The Europe-wide demonstrations in February 2012 against the Anti-Counterfeiting Trade Agreement (ACTA) show that the social legitimation of the Fordist model of cultural industries is diminishing and that particularly the “consumers” are now refusing to accept the passive role they are ascribed within this model. If anything, public communication, and the producing and distributing of cultural work have become integral to their daily activities and how they define themselves. In other words, the end of the Fordist model has clearly extended the scope of action for a majority of the population and new roles are constantly emerging, situated somewhere between old-school authors and passive consumers. Each intervention in the possibilities of public communication, which must be restricted in order to maintain the old model, is viewed as a direct intervention in the new possibilities for shaping one’s own way of life and is thus met with strong rejection. The consumers have left the Fordist model behind and are developing new identities beyond the division of public and private communication. There is no looking back.

The situation is also relatively clear for the cultural industries, where the former industries—the publishers, labels, distributors, etc.—are defending themselves against being replaced by the new actors of Google, Facebook, Amazon, etc. Copyright is the central weapon in this struggle. Using it, they are attempting to keep the new cultural industries from moving forward, or at least to increase the price of their likely buy-out.

The most contradictory aspect is the role of professional artists. On the one hand, the models in place hardly offer a realistic chance for any of them to earn a fair income – the precarization of the cultural sector is well advanced. And it’s not bound to improve anytime soon because the cultural field, which is still organized according to Fordist principles, continues to grow smaller and the logic of large quantities is more forcefully implemented. More and more money is being invested in less and less stars and former niches are disappearing. On the other hand, there is great skepticism in regards to becoming dependent on new managers who control their markets through quasi monopolies, and brutally exploit their power on the market. Within this situation, many artists prefer not to comment on this conflict.


New social economies?

Yet, the unappealing alternative between cultural industry 1.0 and cultural industry 2.0 is a sham. A third model is taking shape before our very eyes: a new social economy in the cultural field, where the relationship between producers and recipients is flexible and cooperative. Social, cultural and economic dimensions are linked with one another in new ways instead of remaining strictly separated. The audience is empowered to express their recognition for the artists’ achievements not only by paying at the register and by the applause in the presence of the artists, but rather by being involved in different production-related activities, even if it is only participating in the advance financing of a new work via crowd-funding.
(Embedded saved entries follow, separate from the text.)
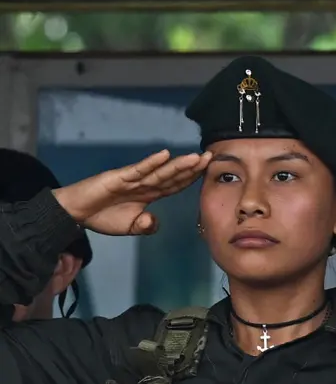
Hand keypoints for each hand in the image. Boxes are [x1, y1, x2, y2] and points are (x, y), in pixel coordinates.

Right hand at [53, 149, 210, 236]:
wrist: (77, 213)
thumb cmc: (103, 217)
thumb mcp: (130, 227)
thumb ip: (145, 226)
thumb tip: (155, 222)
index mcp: (149, 195)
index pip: (174, 186)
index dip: (190, 179)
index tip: (208, 173)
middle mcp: (144, 184)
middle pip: (172, 175)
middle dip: (191, 168)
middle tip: (210, 158)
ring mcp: (132, 179)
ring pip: (160, 171)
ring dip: (178, 165)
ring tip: (195, 157)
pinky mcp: (119, 177)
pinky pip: (138, 170)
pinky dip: (152, 163)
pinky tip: (165, 155)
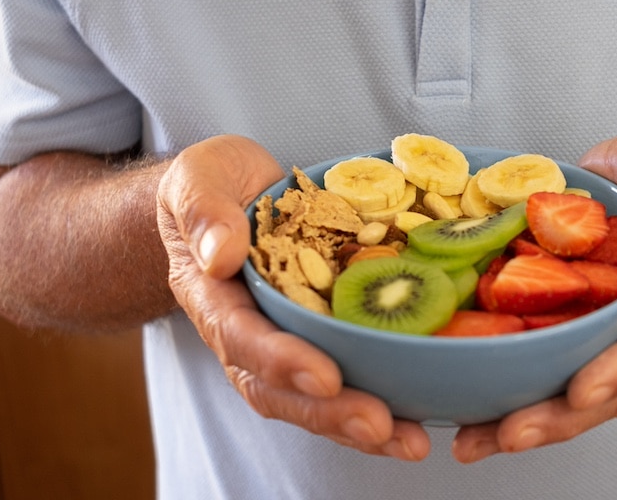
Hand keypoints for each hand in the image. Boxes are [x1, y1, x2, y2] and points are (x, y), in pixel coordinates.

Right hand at [155, 135, 430, 460]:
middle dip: (330, 412)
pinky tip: (418, 418)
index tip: (325, 375)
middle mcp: (247, 332)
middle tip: (378, 424)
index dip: (283, 361)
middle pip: (281, 388)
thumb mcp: (198, 176)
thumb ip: (203, 210)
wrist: (232, 191)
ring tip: (408, 440)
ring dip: (358, 424)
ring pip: (314, 398)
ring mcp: (284, 340)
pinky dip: (379, 400)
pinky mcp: (320, 335)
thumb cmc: (214, 182)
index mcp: (214, 298)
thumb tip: (219, 254)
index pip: (243, 338)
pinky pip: (345, 376)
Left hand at [451, 132, 616, 462]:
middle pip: (608, 390)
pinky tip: (464, 420)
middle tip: (511, 433)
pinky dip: (504, 401)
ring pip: (570, 398)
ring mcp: (596, 339)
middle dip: (561, 418)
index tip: (582, 393)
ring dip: (526, 425)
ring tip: (475, 444)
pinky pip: (539, 376)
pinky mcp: (560, 337)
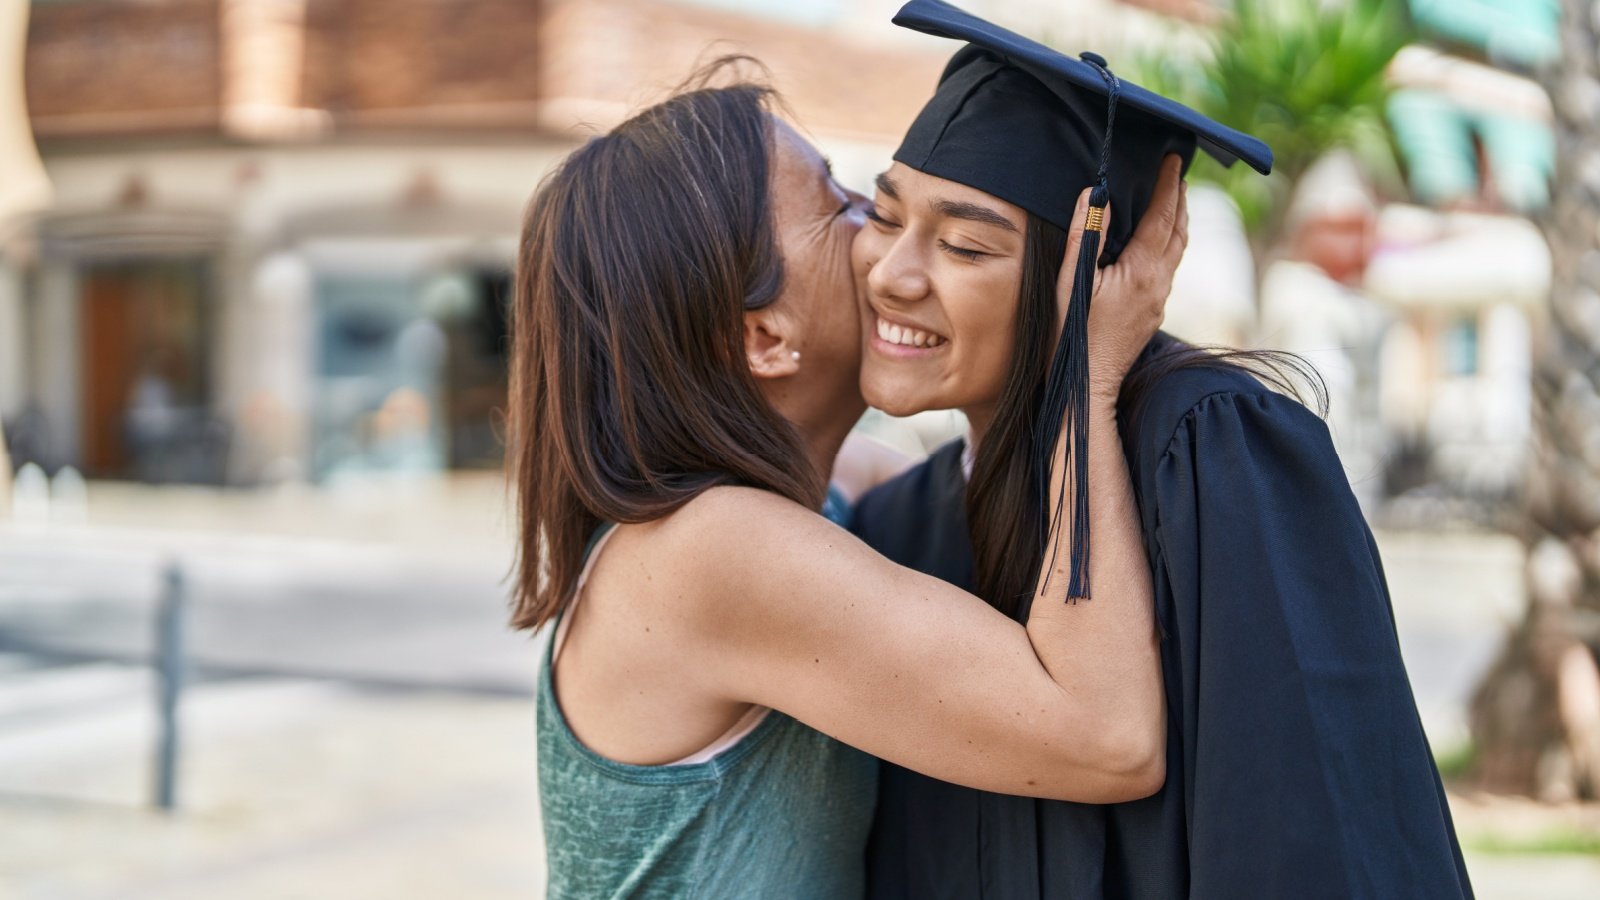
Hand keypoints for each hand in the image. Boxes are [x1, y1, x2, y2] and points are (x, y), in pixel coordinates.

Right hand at [1054, 154, 1188, 402]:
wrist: (1086, 386)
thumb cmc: (1070, 335)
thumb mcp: (1070, 280)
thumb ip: (1084, 235)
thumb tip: (1096, 194)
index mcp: (1141, 271)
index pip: (1162, 216)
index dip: (1168, 185)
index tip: (1173, 158)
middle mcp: (1158, 284)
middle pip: (1178, 231)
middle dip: (1179, 199)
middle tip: (1178, 172)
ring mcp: (1158, 301)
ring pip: (1176, 251)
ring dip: (1177, 222)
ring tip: (1174, 201)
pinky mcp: (1152, 314)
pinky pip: (1167, 269)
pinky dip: (1168, 244)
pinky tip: (1156, 244)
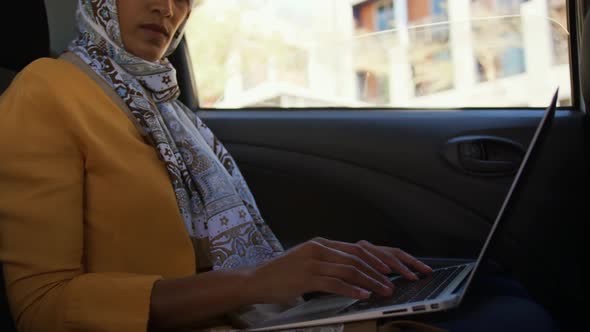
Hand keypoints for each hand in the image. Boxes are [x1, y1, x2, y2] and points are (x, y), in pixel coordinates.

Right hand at [249, 238, 432, 304]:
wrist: (258, 279)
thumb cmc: (284, 274)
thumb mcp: (309, 261)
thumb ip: (330, 262)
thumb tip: (356, 270)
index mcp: (323, 243)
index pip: (358, 248)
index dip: (378, 258)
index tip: (395, 268)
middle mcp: (320, 248)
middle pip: (357, 258)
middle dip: (380, 271)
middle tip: (395, 282)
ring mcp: (313, 261)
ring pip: (350, 270)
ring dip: (370, 281)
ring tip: (384, 290)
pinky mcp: (306, 277)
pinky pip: (335, 283)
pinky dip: (352, 290)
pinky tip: (364, 296)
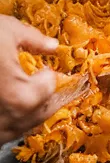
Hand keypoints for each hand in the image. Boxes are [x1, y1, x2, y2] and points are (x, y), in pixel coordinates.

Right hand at [0, 15, 57, 143]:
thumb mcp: (5, 32)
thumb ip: (33, 39)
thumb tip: (52, 46)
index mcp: (24, 96)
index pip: (50, 86)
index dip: (47, 72)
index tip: (43, 67)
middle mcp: (13, 119)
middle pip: (44, 110)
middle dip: (44, 95)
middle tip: (40, 81)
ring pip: (26, 124)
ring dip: (30, 109)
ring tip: (21, 91)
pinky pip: (7, 131)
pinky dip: (10, 118)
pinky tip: (4, 101)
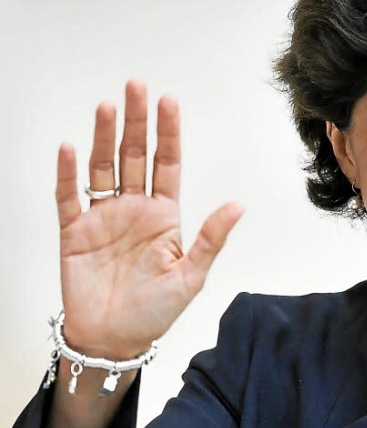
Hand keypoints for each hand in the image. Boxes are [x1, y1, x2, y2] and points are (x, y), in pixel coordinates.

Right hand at [54, 80, 242, 358]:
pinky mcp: (75, 232)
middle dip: (136, 121)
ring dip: (103, 137)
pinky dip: (67, 173)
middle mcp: (134, 208)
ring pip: (103, 167)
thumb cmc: (155, 311)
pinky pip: (68, 197)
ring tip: (107, 107)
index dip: (168, 133)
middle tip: (136, 87)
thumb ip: (211, 237)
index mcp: (164, 214)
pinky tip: (69, 148)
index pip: (167, 163)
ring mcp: (103, 217)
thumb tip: (239, 205)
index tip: (169, 101)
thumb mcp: (191, 275)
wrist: (114, 341)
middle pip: (135, 155)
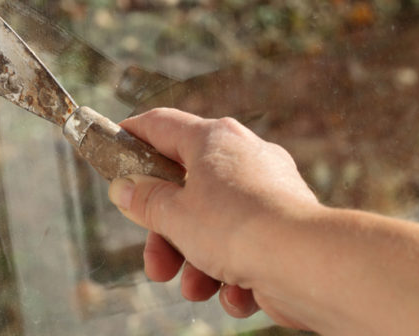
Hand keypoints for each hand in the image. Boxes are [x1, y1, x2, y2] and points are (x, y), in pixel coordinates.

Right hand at [108, 108, 320, 326]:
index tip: (113, 147)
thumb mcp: (174, 214)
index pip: (161, 124)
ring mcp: (266, 191)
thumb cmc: (236, 227)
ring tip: (194, 288)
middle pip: (185, 189)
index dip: (132, 134)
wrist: (306, 264)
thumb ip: (145, 200)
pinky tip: (235, 293)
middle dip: (166, 234)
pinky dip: (234, 273)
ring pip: (213, 224)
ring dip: (196, 261)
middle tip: (155, 262)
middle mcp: (241, 157)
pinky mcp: (284, 226)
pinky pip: (245, 245)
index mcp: (212, 139)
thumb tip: (124, 187)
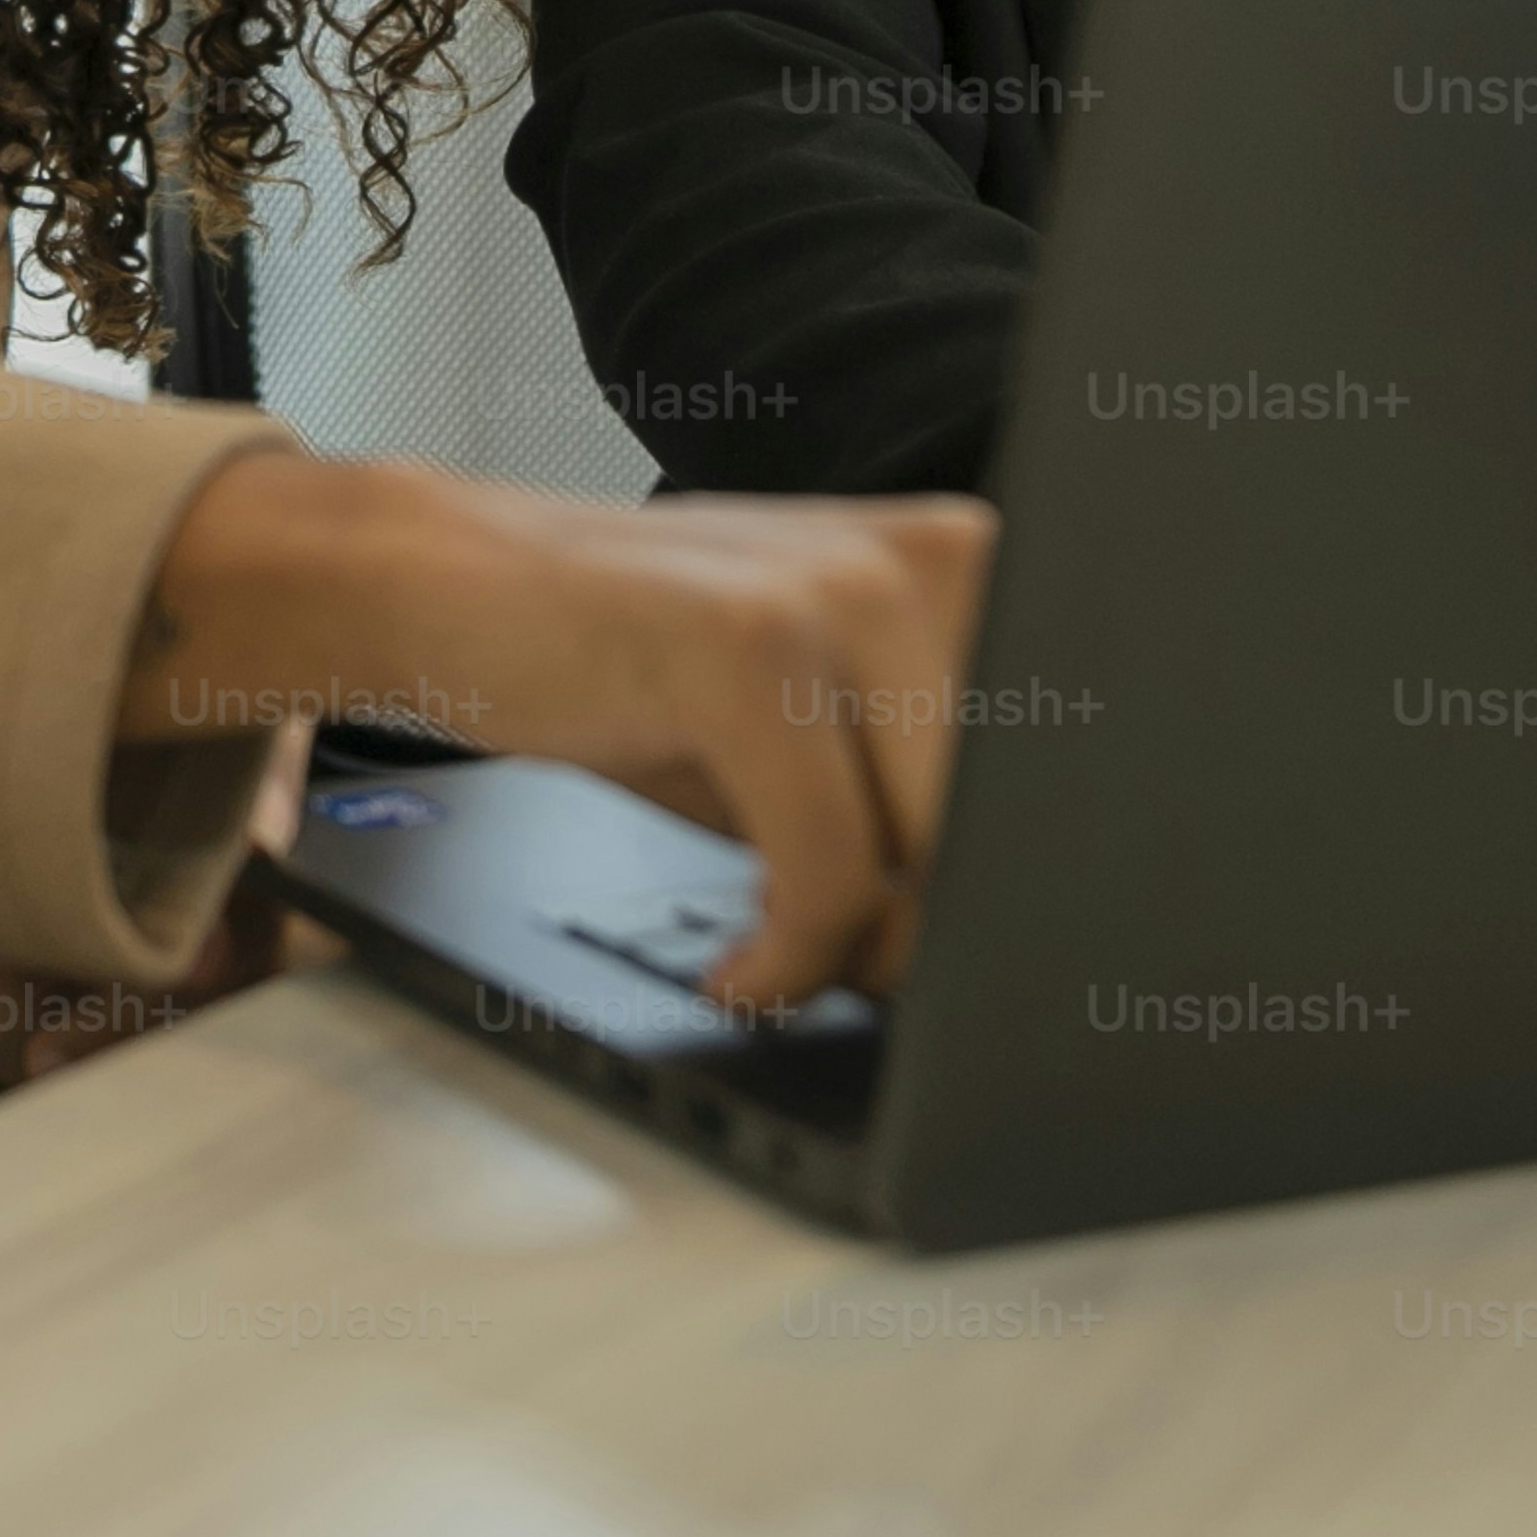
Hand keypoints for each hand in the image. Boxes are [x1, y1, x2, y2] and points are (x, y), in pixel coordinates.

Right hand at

However, this calls for a change in mindset on the part of the artists and a change in their relationship with the audience. While the emergence of the Fordist model enabled the artists to liberate themselves from the personal, hierarchical dependency on feudal art patronage and to enter into a form of abstract, market-mediated equality with their audience, the current situation holds the potential to liberate themselves from the abstract equality of the market and to enter into a  personal and potentially equal relationship with the audience. This challenge, which reaches far beyond the cultural field in the narrower sense is certainly not easy, yet it is extremely promising.